We had a look at a chair lift that took passengers to and from the beach, but decided that a walk would be pleasant and we decided to walk there and then catch the chair lift to come back. Crossing the bridge we get a good view of the Thomson Dream, moored at the pier. The chair lift crosses the strait at the side of the footbridge.

Looking back at the bridge once we are across. There is no access to the island for vehicles and if there were, there is nowhere for them to go - it is beaches and forest and that's about it!

We approach the beach which looks like a typical tropical beach of the sort you drool over in holiday brochures!

Palm trees, white sand and sun loungers all set in rows, inviting those with Obsessive Compulsive Disorder to spend a couple of hours walking round nudging them into perfect position... I did wonder whether if you tipped one up, could you make them all go over like dominoes...?

Sign posts pointed the way to various amenities. Bar: lots of choice in fact, there were lots of bars! Pool Tables: that's the cue for a game... Free A/C: for those in need of a charge. Cold Coconut Water, Massages, Fresh Fish and Ping Pong: well it all makes for an interesting massage I'm sure... Not so hard with that ping pong bat, you mean thing!

Meanwhile, back on the beach - that's going to be sore in the morning...! The sun-lovers are baking in the heat. Some are covering themselves in oil and are frying in the heat...

Miss Franny finds a viewpoint that ensures we won't forget where we were!

Floating sunbeds were available for hire. For an extra charge they would tether you to the beach. We picked up some of the more miserly cruise passengers 60 miles out to sea during the night...

Agh, the chair lift cannot be paid for at this end, so can only be joined by those who had already paid and jumped off at the beach! Not really a problem, the walk wasn't a long one so we were happy to walk back and then after a drink at one of the bars we decided to have a go on the chair lift anyway.
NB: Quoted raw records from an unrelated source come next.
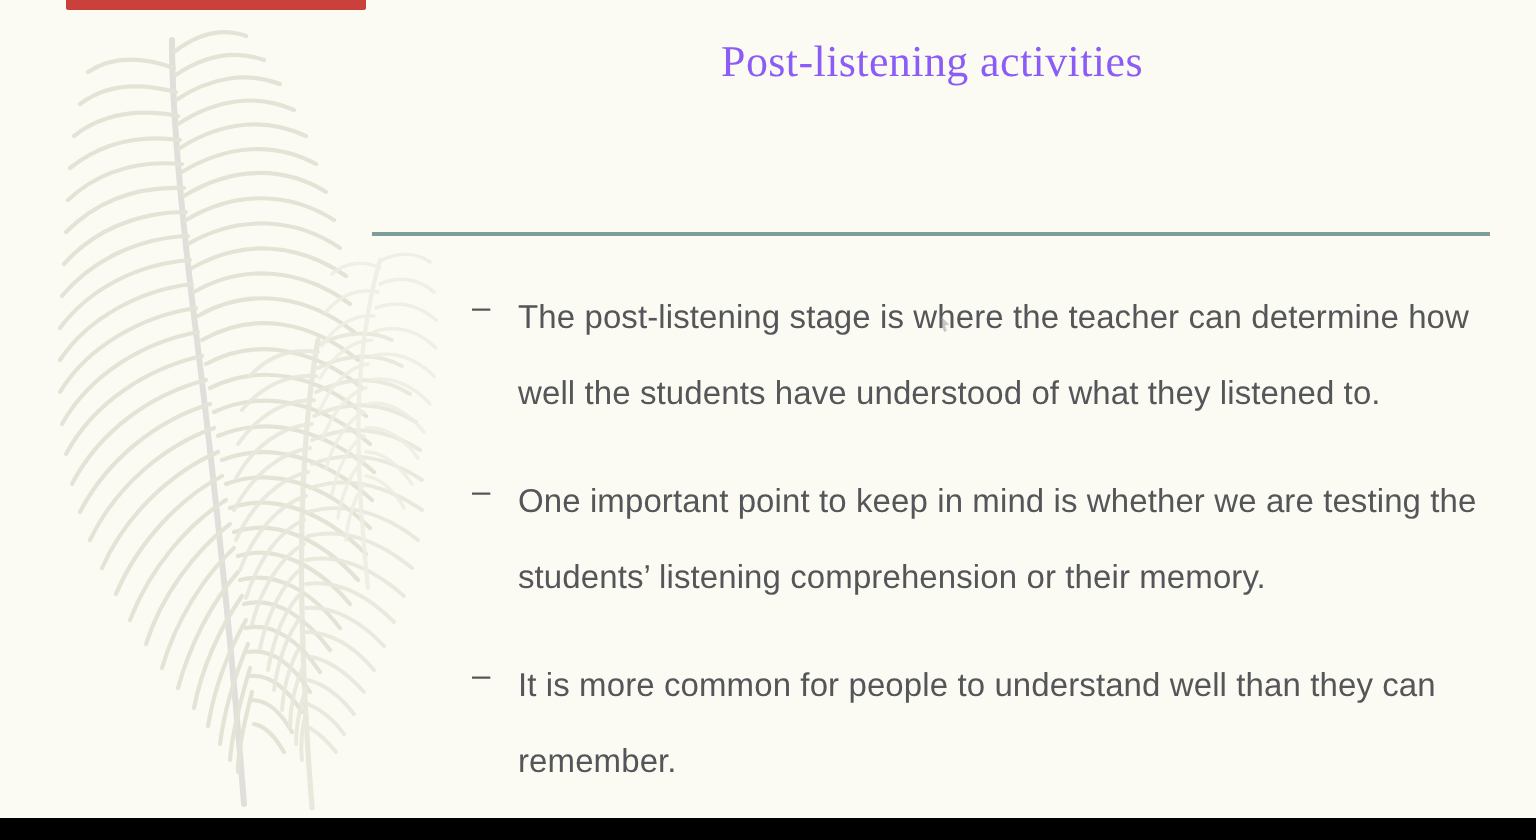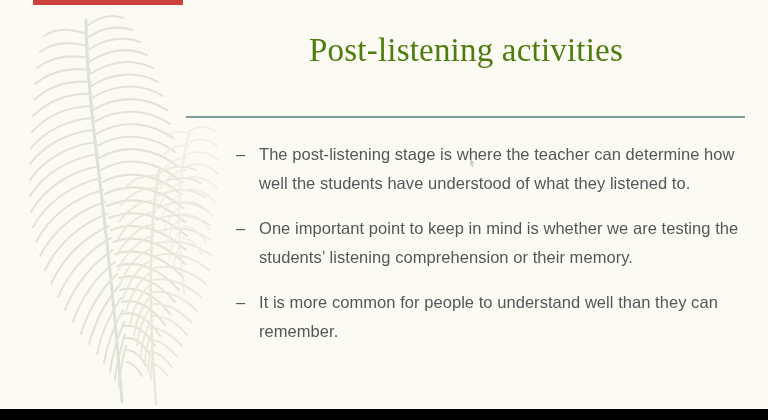"Post-listening activities" .slide-title { color: #4d7c0f -> #8b5cf6; font-size: 33px -> 22px; margin-top: 14px -> none }
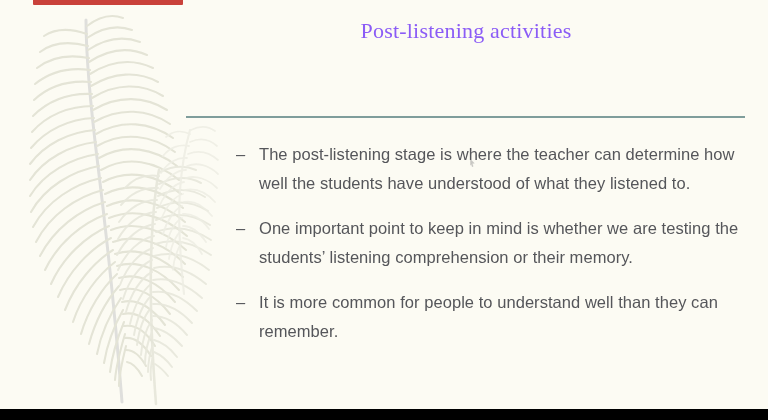"The post-listening stage is where" .bullet-text { line-height: 29px -> 38px }
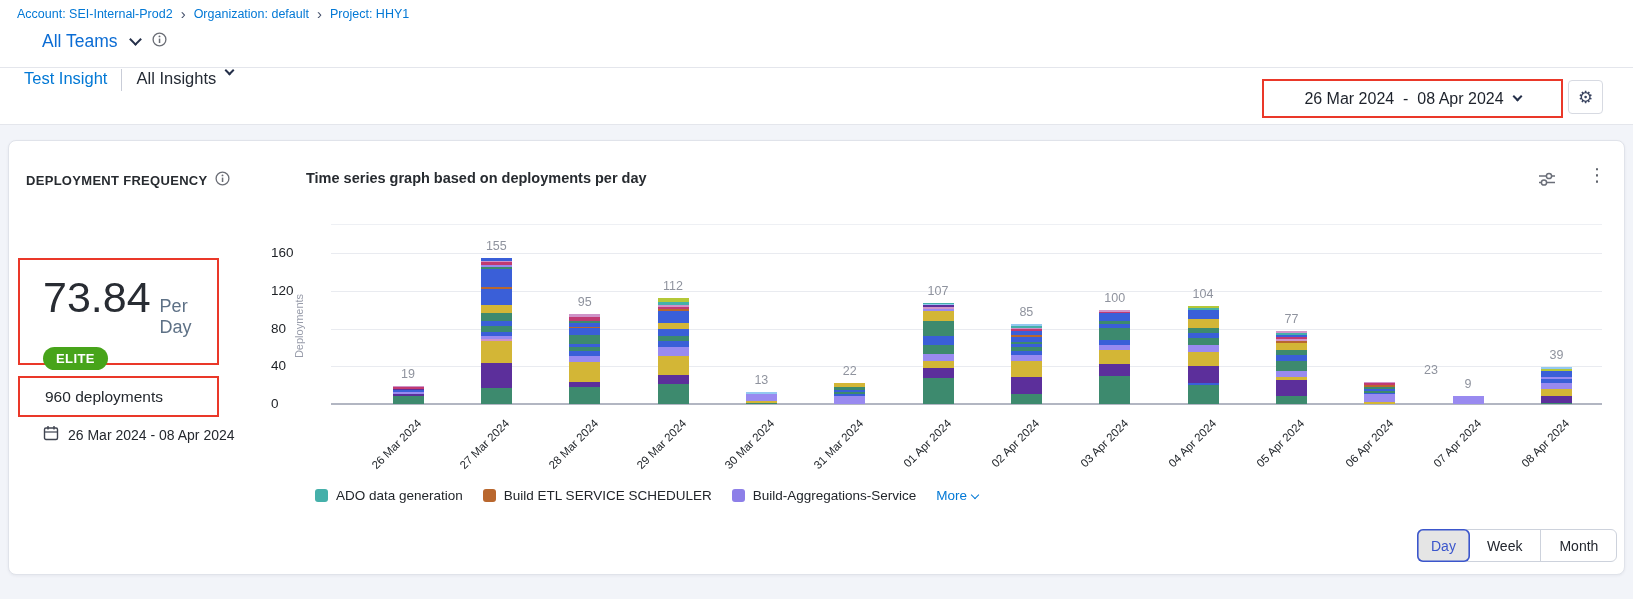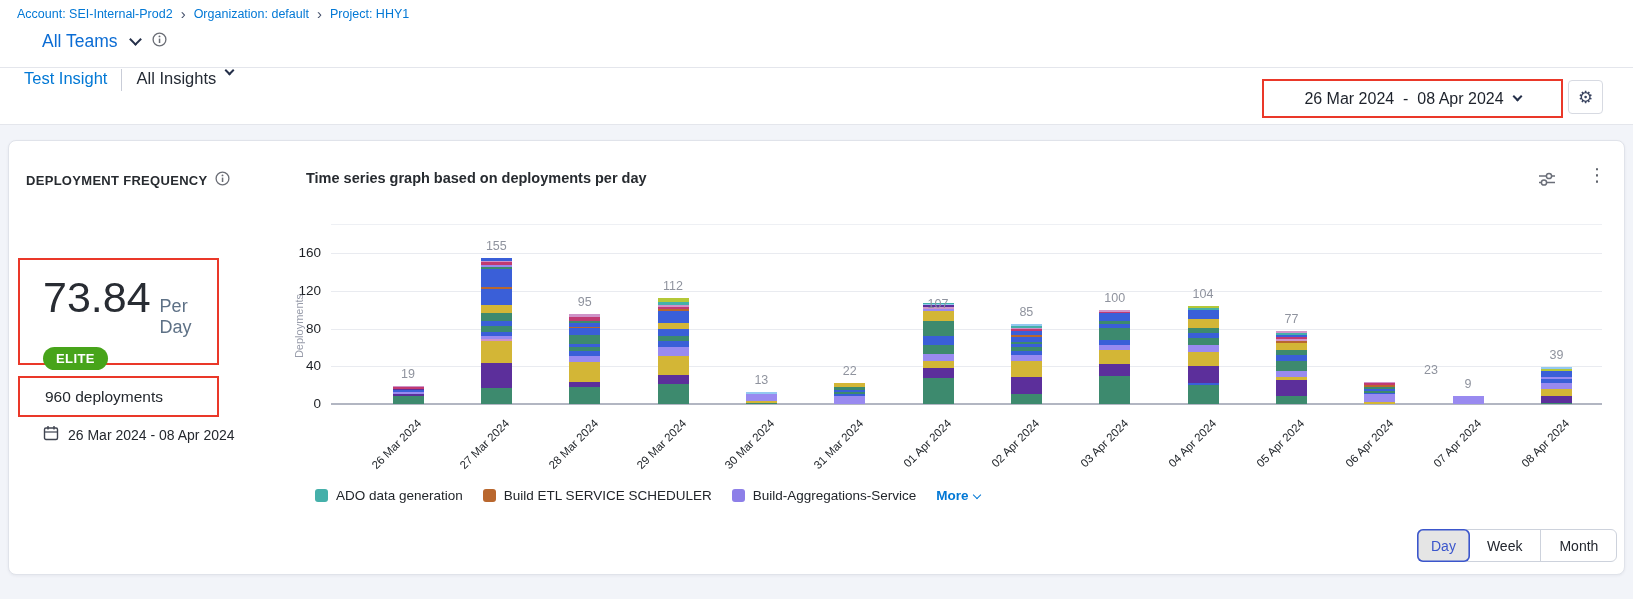"160" #chart-area .ytick { text-align: right -> none }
It was $14 each, but for that you could hop on and off all day if you wanted.

Like a ski lift you stand in the way of the approaching seat and then sit on it as it hits the back of your legs!

We saw more of the raptors that we had noticed, rising in spirals on the air currents from Mahogany Bay shopping village earlier. They were now coming closer.

In fact we were starting to think it might be disastrous to look round and find one sitting on the back of the chair lift, eyeing you up for dinner...!

But this is as close as we came. I'm no expert in birds of prey - they are a bit like flowers are to me... Someone said they were ospreys, but I put it down to a spot of rain... ewww....

We passed over a group of women who had been singing as part of a group on the beach. I got caught taking the photo and gave a cheery wave which was instantly returned with a smile.

Ooh... now that is going to be sore tomorrow morning... My legs, usually encased in material to protect the sensibilities of the world's population, get an uncommon dose of solar radiation and change colour overnight...

Ok, time to return to the ship, get some lunch - which consists of a pile of mixed pineapple, melon and watermelon and get through a few more pages of my book!